Un autre indicateur des précipitations passées est la quantité de métaux traces, tels que le magnésium et le strontium, dans la stalagmite.
Ces métaux proviennent du substrat rocheux et du sol que traverse l’eau avant d’atteindre la grotte.
La quantité de ces métaux dépend de la quantité d’eau disponible pour les dissoudre. Plus d’eau signifie plus de dilution et moins de métaux, tandis que moins d’eau signifie plus de concentration et plus de métaux.
En mesurant la teneur en traces de métaux dans la stalagmite, les scientifiques peuvent estimer la quantité d’eau infiltrée dans la grotte.
Ce que révèle la stalagmite sur les pluies de mousson passées
Les chercheurs ont découvert que la stalagmite présentait des niveaux croissants d’infiltration d’eau dans la grotte il y a entre 14 000 et 8 500 ans, au cours d’une période connue sous le nom de début de l’Holocène, lorsque les températures augmentaient dans toute la région.
Cela suggère qu’il y a eu plus de précipitations à cette période, surtout en été.
À l’aide d’un modèle paléoclimatique, les chercheurs ont déterminé que cela était probablement dû aux pluies de mousson estivales intensifiées et étendues dans le sud-ouest des États-Unis et le nord-ouest du Mexique.
La mousson d’été est caractérisée par une augmentation des orages et des précipitations qui se produisent généralement entre juin et la mi-septembre.
Elle est déterminée par les modèles de circulation atmosphérique qui dépendent de la différence de température entre la terre et l’océan.
Les chercheurs ont émis l’hypothèse qu’au début de l’Holocène, des températures plus élevées provoquaient une fonte plus rapide des manteaux neigeux hivernaux et une évaporation plus rapide des eaux de surface, ce qui augmentait l’humidité de l’atmosphère.
Cette humidité était ensuite transportée par les vents vers des altitudes plus élevées sur le plateau du Colorado, où elle se condensait et tombait sous forme de pluie.
Ces précipitations estivales accrues ont contribué à la recharge des eaux souterraines de la région, qui ont alimenté les grottes et les aquifères.
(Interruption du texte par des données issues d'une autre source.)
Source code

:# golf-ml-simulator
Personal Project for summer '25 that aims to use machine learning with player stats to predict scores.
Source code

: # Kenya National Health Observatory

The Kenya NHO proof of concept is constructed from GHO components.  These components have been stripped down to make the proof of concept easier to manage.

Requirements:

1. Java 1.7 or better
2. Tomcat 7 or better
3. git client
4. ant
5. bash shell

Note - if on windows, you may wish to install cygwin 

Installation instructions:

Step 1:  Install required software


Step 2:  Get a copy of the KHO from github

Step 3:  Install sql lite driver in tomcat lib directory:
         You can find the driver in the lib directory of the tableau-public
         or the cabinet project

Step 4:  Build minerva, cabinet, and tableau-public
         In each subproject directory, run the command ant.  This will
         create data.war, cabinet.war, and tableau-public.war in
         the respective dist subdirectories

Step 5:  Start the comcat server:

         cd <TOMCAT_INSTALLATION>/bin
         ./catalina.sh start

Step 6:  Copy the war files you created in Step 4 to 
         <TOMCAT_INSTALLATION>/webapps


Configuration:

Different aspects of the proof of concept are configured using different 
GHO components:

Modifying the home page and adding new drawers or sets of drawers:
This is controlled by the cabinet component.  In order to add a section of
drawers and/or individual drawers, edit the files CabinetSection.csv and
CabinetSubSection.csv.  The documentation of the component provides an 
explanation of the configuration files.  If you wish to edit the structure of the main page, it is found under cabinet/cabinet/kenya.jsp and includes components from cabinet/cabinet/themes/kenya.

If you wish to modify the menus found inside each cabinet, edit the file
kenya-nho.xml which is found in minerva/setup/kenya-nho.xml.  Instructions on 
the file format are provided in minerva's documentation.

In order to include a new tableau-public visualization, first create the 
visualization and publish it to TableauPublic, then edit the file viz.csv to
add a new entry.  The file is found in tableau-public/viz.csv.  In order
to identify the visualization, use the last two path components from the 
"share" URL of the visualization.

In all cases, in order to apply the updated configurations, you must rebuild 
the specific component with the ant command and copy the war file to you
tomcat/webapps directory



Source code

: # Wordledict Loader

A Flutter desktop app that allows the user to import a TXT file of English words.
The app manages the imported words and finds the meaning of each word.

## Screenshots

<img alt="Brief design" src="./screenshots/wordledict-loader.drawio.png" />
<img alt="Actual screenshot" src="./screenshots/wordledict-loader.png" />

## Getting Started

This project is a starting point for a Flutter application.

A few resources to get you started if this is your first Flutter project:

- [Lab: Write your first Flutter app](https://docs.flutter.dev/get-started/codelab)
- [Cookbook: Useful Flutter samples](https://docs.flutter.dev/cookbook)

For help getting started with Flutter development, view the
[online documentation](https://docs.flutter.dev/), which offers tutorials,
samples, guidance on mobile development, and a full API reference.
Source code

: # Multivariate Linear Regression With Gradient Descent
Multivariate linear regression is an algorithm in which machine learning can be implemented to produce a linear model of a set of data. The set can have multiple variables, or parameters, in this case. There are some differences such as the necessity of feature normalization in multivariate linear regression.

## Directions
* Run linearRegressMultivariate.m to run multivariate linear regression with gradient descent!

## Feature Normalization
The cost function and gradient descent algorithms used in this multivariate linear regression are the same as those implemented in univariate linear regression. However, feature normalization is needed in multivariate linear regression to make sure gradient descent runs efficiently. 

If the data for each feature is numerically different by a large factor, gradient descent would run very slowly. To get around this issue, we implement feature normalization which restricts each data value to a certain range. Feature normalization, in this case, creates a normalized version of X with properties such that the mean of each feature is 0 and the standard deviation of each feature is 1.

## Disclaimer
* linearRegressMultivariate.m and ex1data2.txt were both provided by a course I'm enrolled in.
Ce que cela signifie pour les futurs impacts climatiques
Les résultats de cette étude ont des implications pour comprendre comment le changement climatique futur pourrait affecter les pluies de mousson estivale et les ressources en eaux souterraines de la région.
Les chercheurs ont noté que la majeure partie de l’eau qui s’infiltre actuellement à travers le substrat rocheux et dans les grottes et les aquifères provient de la fonte des neiges hivernale.
Cependant, au début de l’Holocène, lorsque les températures maximales n’étaient que légèrement plus chaudes qu’aujourd’hui, l’humidité estivale et hivernale a contribué à la recharge des eaux souterraines.
Les chercheurs ont suggéré que le réchauffement futur, qui pourrait entraîner une augmentation des températures au-dessus de celles du début de l’Holocène, pourrait également entraîner une augmentation des précipitations estivales sur le plateau élevé du Colorado et une intensification de la mousson en Amérique du Nord.
Cela pourrait avoir des effets positifs sur la recharge et la disponibilité des eaux souterraines, mais également des effets négatifs sur les crues soudaines et l’érosion.
Les chercheurs ont également averti que leurs découvertes sont basées sur une stalagmite provenant d’une grotte et que d’autres études sont nécessaires pour confirmer leurs résultats et explorer les variations régionales.
Ils ont également souligné que d’autres facteurs, tels que les activités humaines et les changements d’affectation des terres, peuvent affecter la recharge et la qualité des eaux souterraines d’une manière qui n’est pas prise en compte par leur étude.
Le Grand Canyon n’est pas seulement une merveille naturelle, mais aussi un laboratoire naturel pour étudier les changements climatiques passés et futurs.
En enquêtant sur ses anciens secrets cachés dans les grottes, les scientifiques peuvent mieux comprendre comment la nature réagit au réchauffement des températures et aux changements dans les régimes de précipitations.
Cela peut nous aider à nous préparer et à nous adapter aux défis et opportunités que le changement climatique peut apporter.